Exercise tasks:
1) Copy, word for word, the part of the Cytonn Investments text that begins with the words containing "Cytonn brought up" and ends with "Hospitality (d) Education.".
2) According to the Cytonn Investments text, what profit did the company post in its first year of operation?

Document segment:
----------
Cytonn Investments is an international real estate company with offices in Nairobi, Kenya and DC Metro Area in the United States.

Cytonn's major target customers are global institutions, local institutions, high net worth individuals and local investors, whom the company seeks to offer alternative investment solutions.

History 
In 2014, four senior managers at publicly listed British-American Investments Company (Britam), left the company to form their own private equity firm which they named Cytonn. The move by the four presented a huge blow to their former employer, owing to their contribution towards making Britam the leading investments company in Kenya.

 The four are:

 Edwin Dande - Chief Executive Officer at Cytonn
 Shiv Arora - Former Chief Financial Officer at Cytonn 
 Patricia Wanjama - Head of Legal at Cytonn 
 Elizabeth Nkukuu - Chief Investment Officer at Cytonn
The four are said to have been motivated by the desire to have an independent investment firm that would offer competitive services to clients, that was yet to be offered in the country. Thus, the company was founded on a novel dream of being client-focused.

Cytonn brought up an unprecedented shake up in the investments industry, reflected through the enormous profit of Ksh 630 million it posted during its first year of operation. The company has put a number of its business under Administration and 4,000 investors are in courts with Cytonn because of its failure to owner obligations

Cytonn’s investments are organised into four main classes
Private Equity
Cytonn focuses in the areas of (a) Banking (b) Insurance (c) Hospitality (d) Education.
----------
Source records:
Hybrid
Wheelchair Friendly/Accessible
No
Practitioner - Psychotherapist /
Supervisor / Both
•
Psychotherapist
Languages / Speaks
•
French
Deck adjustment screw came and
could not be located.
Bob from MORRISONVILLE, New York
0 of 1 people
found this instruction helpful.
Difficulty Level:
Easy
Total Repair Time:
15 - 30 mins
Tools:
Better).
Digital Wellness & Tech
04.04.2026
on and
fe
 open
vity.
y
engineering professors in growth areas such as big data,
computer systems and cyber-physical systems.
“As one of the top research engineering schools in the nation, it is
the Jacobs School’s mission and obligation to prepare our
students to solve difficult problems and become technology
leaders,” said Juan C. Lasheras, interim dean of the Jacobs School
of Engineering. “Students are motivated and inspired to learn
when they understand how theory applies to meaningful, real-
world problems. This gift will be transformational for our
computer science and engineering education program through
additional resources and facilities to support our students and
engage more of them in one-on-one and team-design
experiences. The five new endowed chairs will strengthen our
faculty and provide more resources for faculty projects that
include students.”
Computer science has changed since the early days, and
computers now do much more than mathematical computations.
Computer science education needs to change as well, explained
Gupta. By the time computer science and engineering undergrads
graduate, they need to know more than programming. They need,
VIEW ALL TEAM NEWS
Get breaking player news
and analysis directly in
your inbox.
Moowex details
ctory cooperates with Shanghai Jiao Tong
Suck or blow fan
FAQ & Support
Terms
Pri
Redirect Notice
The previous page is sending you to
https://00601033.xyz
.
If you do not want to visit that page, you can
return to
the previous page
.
----------
Results of the tasks:
1)
Cytonn brought up an unprecedented shake up in the investments industry, reflected through the enormous profit of Ksh 630 million it posted during its first year of operation. The company has put a number of its business under Administration and 4,000 investors are in courts with Cytonn because of its failure to owner obligations

Cytonn’s investments are organised into four main classes
Private Equity
Cytonn focuses in the areas of (a) Banking (b) Insurance (c) Hospitality (d) Education.

2) Ksh 630 million.